“I appreciate what you shared with me.” My voice is a little unsteady, because I know I’m about to betray her confidence to a police detective.
She grabs one of my hands. “He was half in love with you. I could hear it in his voice when he talked about you. Please take care of yourself.”
“Don’t you worry about me,” I assure her. “I’ll be fine. I just wish they’d catch whoever did this, so you could get some peace.”
She gives me another sad smile. “We don’t always get what we want, do we?”
42
Natalie
“Now do it again,” her father says. “If you can get her to do it twice in a row, it’s more likely to stick.”
Natalie takes another crumb of cheese off the cutting board, and Lickie’s tail wags immediately. “Speak.”
Her tail thumps the kitchen floor, but she doesn’t bark.
“Lickie, speak!”
The dog barks exactly once.
“Good girl!” Natalie says, feeding her the cheese.
“The soup is ready,” her father says. “Can you cube the avocados? Just use a butter knife. In a grid pattern.” Her dad draws invisible lines over the avocado. “Then turn it inside out over a bowl.”
“Sure, okay.” She washes her hands first.
He cracks open the oven door to peek at the progress of the crackers he’s baking.
Cooking dinner together was his idea. He was waiting in the kitchen when she got home from her discouraging day of applying for jobs.

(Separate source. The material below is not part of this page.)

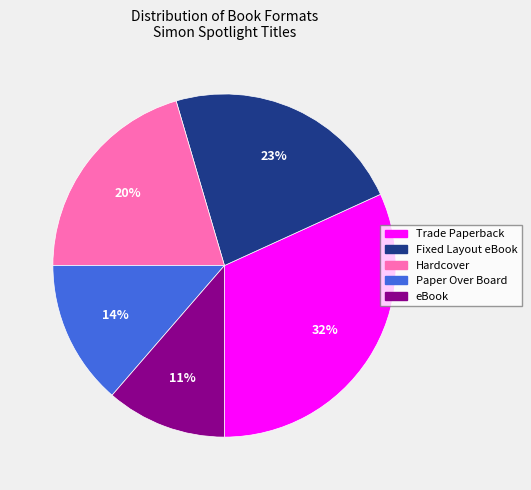

Is there any slice that represents more than half of the pie?

No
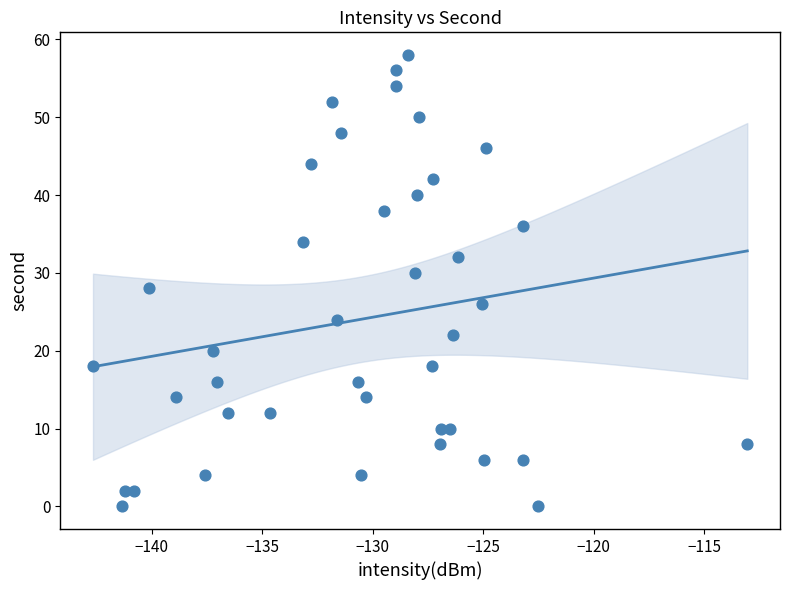

What is the range of Y values (max minus min)?

58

He didn’t ask how the day went, and this somehow makes it easier to tell him about it as she dries her hands. “The bio exam was brutal. And then Tessa didn’t likeanyof my job ideas. She only wants to apply to places that are too bougie to hire us. We filled out a bunch of applications, but I bet none of them call us back. That might actually be her plan.”
“Hmm,” he says, closing the oven door.
“She also doesn’t want to work weekends because her parents have a place on Sebago Lake.”
“Must be nice,” he says.
The front door clatters open out in the living room. Then she hears her mom’s computer bag hitting the floor.
“Mom?” She puts the butter knife down and trots over to the doorway. “We’re making dinner! It’s almost ready!”
Her mother is basically a blur, headed for the staircase. “I can’t, baby. I have a work thing.”
“What kind of a work thing?” Natalie tracks her movement as she jogs up the stairs. Why are her eyes red?
“The stupid kind.” Her mom disappears from sight.
Natalie deflates. She thought her mom might appreciate her father’s home-cooked meal. And that he’s scraping the old paint in the den in his spare time, just like she’s always intended to do. “I’ve got the time,” he’d said when Natalie asked. “It’s no trouble.”
Her mother could just thaw out alittle. Like, 10 percent.
She goes back to the kitchen and dices the avocado very carefully into a bowl, while her father pulls a baking tray of crackers out of the oven. Actually, it’s one giant cracker until he grabs a fork and gently cracks it into rectangles along lines that he’d scored in the dough before baking it.
“That’s a good trick,” she says.
He plucks one off the tray and hands it to her.